Aim of the task
Reproduce the data below word for word, from the first line through the line containing "family: Cicadellidae", including that line.

Dataset entries:
(begin)

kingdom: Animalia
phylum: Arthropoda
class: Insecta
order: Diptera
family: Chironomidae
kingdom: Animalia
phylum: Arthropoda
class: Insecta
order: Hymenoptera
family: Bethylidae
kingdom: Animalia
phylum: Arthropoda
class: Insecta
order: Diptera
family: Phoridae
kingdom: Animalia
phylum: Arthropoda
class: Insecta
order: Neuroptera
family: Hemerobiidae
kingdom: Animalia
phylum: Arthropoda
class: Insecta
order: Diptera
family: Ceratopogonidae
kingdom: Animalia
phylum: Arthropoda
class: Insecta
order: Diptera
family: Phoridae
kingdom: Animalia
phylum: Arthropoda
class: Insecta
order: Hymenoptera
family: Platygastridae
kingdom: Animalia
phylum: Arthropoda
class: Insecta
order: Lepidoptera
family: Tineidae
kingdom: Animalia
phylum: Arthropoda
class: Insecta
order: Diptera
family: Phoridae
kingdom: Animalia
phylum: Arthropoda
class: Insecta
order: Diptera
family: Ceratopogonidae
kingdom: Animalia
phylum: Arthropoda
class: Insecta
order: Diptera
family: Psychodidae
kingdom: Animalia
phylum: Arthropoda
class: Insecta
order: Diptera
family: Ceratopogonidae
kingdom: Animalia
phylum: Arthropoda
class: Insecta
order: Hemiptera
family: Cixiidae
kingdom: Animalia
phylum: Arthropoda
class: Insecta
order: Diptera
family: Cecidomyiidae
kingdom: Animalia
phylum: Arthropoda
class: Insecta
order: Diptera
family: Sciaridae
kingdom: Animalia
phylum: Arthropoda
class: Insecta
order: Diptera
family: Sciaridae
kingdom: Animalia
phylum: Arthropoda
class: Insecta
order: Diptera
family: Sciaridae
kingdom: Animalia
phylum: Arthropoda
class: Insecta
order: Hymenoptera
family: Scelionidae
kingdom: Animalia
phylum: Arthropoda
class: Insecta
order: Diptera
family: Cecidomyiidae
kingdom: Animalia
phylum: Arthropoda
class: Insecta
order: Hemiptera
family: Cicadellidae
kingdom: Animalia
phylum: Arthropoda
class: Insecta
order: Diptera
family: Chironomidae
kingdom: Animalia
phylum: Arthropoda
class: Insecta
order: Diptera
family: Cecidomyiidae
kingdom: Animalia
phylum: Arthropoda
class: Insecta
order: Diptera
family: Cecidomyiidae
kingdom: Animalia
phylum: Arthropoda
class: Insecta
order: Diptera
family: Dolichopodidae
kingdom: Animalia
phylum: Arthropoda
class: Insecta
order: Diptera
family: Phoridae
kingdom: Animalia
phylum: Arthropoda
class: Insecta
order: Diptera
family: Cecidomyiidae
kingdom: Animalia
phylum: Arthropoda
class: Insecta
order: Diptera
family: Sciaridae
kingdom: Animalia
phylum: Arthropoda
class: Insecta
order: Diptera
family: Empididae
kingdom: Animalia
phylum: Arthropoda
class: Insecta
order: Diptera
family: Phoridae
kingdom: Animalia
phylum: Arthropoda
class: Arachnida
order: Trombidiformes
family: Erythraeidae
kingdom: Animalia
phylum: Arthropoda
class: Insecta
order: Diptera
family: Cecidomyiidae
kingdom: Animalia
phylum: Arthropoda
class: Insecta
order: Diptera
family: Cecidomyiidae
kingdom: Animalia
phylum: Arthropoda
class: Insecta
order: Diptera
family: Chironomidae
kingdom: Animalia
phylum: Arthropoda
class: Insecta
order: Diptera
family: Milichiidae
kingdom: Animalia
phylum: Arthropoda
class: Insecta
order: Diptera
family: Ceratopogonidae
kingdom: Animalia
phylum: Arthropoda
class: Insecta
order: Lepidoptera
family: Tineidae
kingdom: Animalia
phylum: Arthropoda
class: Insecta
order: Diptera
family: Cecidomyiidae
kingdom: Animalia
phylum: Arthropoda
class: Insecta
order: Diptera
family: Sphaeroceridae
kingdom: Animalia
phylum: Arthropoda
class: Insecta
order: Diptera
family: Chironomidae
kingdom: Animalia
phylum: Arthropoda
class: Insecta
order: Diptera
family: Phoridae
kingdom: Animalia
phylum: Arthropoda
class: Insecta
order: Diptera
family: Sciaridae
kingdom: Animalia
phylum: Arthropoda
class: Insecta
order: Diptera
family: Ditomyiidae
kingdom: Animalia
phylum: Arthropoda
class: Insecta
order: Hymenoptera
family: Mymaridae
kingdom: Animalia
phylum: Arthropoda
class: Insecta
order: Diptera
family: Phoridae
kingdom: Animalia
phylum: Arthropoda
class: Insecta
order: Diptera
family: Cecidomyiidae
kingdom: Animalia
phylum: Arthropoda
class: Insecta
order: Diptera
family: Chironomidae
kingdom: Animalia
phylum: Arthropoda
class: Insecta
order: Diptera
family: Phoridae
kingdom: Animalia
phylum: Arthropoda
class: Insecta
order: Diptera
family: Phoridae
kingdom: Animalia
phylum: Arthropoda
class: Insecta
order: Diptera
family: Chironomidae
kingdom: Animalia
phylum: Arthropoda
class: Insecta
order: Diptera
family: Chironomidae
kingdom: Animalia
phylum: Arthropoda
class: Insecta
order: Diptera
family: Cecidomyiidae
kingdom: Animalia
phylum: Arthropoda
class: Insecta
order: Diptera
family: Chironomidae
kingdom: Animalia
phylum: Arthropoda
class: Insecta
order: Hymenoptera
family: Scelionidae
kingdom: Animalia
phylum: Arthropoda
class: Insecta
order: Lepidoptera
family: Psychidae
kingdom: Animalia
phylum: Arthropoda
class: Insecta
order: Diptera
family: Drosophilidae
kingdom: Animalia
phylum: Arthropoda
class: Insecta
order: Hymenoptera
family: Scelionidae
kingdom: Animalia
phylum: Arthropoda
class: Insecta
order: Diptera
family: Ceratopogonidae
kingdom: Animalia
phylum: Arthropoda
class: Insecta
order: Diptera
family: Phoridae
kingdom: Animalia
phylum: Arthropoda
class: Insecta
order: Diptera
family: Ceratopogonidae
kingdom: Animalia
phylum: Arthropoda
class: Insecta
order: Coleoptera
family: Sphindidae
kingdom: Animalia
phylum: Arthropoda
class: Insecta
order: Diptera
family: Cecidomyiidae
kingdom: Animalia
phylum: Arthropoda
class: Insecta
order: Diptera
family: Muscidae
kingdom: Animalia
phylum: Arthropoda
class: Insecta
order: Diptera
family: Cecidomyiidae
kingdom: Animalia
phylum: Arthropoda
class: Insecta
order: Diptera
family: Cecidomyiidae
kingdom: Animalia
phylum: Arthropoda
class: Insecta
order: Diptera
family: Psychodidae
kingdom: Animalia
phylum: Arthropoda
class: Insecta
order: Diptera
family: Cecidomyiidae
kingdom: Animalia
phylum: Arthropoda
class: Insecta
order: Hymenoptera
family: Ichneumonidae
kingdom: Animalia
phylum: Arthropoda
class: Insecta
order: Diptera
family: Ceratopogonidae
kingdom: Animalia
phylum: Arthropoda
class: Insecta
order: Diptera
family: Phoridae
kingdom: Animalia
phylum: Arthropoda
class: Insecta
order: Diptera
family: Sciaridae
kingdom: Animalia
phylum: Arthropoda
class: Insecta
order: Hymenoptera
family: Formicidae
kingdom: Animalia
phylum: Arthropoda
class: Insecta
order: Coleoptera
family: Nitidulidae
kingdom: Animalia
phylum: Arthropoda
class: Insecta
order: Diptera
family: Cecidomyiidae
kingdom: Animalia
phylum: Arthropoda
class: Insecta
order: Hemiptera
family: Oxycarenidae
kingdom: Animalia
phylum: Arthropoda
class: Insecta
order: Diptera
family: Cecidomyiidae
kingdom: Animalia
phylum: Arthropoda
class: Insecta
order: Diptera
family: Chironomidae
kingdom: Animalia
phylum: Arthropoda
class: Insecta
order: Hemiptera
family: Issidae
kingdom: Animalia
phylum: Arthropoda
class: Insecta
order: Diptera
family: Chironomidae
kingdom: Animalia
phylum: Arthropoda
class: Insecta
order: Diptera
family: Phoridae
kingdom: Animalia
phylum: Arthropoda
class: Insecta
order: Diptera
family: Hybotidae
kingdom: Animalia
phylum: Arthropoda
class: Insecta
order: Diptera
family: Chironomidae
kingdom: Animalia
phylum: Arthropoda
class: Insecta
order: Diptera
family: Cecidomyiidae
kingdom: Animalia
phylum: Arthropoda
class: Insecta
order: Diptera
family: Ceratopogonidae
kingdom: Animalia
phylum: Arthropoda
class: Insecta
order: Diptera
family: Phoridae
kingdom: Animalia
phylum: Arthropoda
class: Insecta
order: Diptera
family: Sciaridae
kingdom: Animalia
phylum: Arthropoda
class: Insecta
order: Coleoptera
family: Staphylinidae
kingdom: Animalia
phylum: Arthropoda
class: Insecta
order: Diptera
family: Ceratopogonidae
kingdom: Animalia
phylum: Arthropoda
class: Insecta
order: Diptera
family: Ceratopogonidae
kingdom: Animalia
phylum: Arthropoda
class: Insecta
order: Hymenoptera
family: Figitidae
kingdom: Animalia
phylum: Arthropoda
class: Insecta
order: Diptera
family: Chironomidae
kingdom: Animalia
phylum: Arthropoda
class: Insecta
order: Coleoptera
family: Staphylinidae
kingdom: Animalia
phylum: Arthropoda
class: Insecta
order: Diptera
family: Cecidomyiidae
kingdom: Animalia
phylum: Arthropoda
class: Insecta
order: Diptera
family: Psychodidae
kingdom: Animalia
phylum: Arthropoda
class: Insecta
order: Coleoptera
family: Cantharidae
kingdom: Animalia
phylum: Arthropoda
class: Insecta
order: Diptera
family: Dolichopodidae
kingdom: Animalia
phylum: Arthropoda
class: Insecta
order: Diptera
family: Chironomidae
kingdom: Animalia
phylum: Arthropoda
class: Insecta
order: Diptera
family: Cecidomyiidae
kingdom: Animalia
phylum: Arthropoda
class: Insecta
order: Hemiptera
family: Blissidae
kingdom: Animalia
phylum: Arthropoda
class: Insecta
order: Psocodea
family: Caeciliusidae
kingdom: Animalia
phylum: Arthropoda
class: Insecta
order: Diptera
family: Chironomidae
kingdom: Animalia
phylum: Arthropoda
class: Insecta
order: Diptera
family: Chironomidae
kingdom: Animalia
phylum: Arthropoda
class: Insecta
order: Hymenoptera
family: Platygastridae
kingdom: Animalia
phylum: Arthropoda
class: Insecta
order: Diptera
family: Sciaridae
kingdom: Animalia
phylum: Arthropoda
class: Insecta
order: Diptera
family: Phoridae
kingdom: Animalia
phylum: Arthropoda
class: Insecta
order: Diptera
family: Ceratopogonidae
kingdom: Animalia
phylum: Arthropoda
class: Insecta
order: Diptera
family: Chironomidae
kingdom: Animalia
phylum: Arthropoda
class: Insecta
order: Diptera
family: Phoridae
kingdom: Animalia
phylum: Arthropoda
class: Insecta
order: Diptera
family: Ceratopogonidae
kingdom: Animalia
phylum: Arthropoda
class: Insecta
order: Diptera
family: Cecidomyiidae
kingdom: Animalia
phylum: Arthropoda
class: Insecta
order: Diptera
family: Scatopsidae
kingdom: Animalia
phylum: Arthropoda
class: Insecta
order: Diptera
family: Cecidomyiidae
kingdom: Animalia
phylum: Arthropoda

(end)

Result of this exercise
kingdom: Animalia
phylum: Arthropoda
class: Insecta
order: Diptera
family: Chironomidae
kingdom: Animalia
phylum: Arthropoda
class: Insecta
order: Hymenoptera
family: Bethylidae
kingdom: Animalia
phylum: Arthropoda
class: Insecta
order: Diptera
family: Phoridae
kingdom: Animalia
phylum: Arthropoda
class: Insecta
order: Neuroptera
family: Hemerobiidae
kingdom: Animalia
phylum: Arthropoda
class: Insecta
order: Diptera
family: Ceratopogonidae
kingdom: Animalia
phylum: Arthropoda
class: Insecta
order: Diptera
family: Phoridae
kingdom: Animalia
phylum: Arthropoda
class: Insecta
order: Hymenoptera
family: Platygastridae
kingdom: Animalia
phylum: Arthropoda
class: Insecta
order: Lepidoptera
family: Tineidae
kingdom: Animalia
phylum: Arthropoda
class: Insecta
order: Diptera
family: Phoridae
kingdom: Animalia
phylum: Arthropoda
class: Insecta
order: Diptera
family: Ceratopogonidae
kingdom: Animalia
phylum: Arthropoda
class: Insecta
order: Diptera
family: Psychodidae
kingdom: Animalia
phylum: Arthropoda
class: Insecta
order: Diptera
family: Ceratopogonidae
kingdom: Animalia
phylum: Arthropoda
class: Insecta
order: Hemiptera
family: Cixiidae
kingdom: Animalia
phylum: Arthropoda
class: Insecta
order: Diptera
family: Cecidomyiidae
kingdom: Animalia
phylum: Arthropoda
class: Insecta
order: Diptera
family: Sciaridae
kingdom: Animalia
phylum: Arthropoda
class: Insecta
order: Diptera
family: Sciaridae
kingdom: Animalia
phylum: Arthropoda
class: Insecta
order: Diptera
family: Sciaridae
kingdom: Animalia
phylum: Arthropoda
class: Insecta
order: Hymenoptera
family: Scelionidae
kingdom: Animalia
phylum: Arthropoda
class: Insecta
order: Diptera
family: Cecidomyiidae
kingdom: Animalia
phylum: Arthropoda
class: Insecta
order: Hemiptera
family: Cicadellidae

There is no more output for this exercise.